I have seen, watched and read reactions to the nullification by Court of the election that made Elias Luyimbazi Nalukoola of the National Unity Platform, the member of parliament for Kawempe.
Some reactions are extremely vicious personal attacks against the judge, branding him an “activist of the National Resistance Movement,” the ruling party; and alleging the Court ruling is not grounded in law and evidence.
My own personal experience has taught me to give a benefit of doubt to Court rulings, until they have been subject to judicial review, on appeal and otherwise.
Now, as it is reported in the media, Court based its decision on two counts to nullify the by-election:
- Nalukoola broke the law by campaigning on election day.
- Electoral Commission did not tally votes for 14 polling stations affecting 16,640 registered votes.
- An informed, objective opinion on whether the judge erred in law can only be arrived at following a thorough examination of what evidence was adduced in court by both parties; as well as the content of the pleadings of both parties.
- What evidence did the flag bearer of the National Resistance Movement, Faridah Nambi, adduce to Court as proof that Nalukoola broke the law and campaigned on election day?
- What evidence did Nambi adduce to Court to prove the Electoral Commission did not tally votes for 14 polling stations, and if it had she had a chance to win?
- What evidence did Nalukoola adduce to Court to refute the allegations made against him by Nambi, that he campaigned on election day?
- What evidence did Nalukoola adduce to Court to support his claim that even though the Electoral Commission did not count and tally votes from 14 polling stations he would still have won?
- Anything else outside of these four questions, my experience as a litigant tells me, does not count. I learnt so, when I was in a similar predicament as Nalukoola, albeit very different circumstances.
- In my case, a judicial officer, a Deputy Registrar, ruled against me and declined to grant me Court ordered protection; and went further to dismiss my main suit, without hearing it.
- My legal team, Okalang Law Chambers, with Counsel Allan Ogoi in the lead, were swift in calling me in, briefing me, and filing an appeal.
- And it is from reading the Court ruling on my appeal that my appreciation was further enhanced of the absolute importance of having good legal representation from legitimate members of the Bar.

■ SUPPLIED ENTRIES
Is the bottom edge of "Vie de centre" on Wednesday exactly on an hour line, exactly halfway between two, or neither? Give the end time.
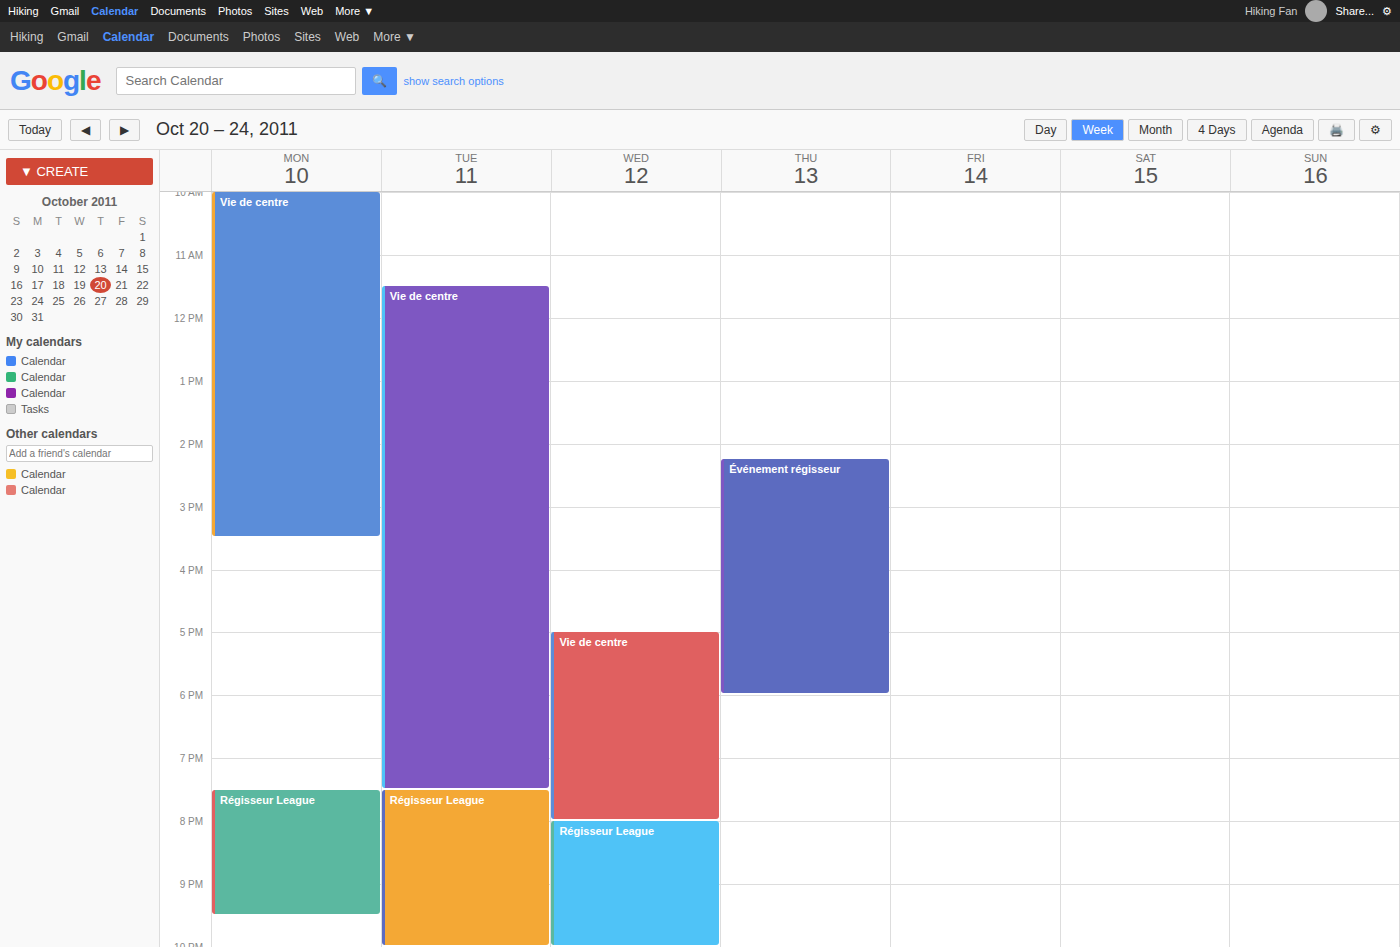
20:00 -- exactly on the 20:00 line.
==
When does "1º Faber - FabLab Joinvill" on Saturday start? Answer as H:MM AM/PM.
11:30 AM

■ JOB
Restate the passage of the commentary on the Kawempe election ruling starting at "- In my case, a" and ending at "without hearing it.", substituting "principal suit" for "main suit".

■ SOLUTION TO THE PROBLEM
- In my case, a judicial officer, a Deputy Registrar, ruled against me and declined to grant me Court ordered protection; and went further to dismiss my principal suit, without hearing it.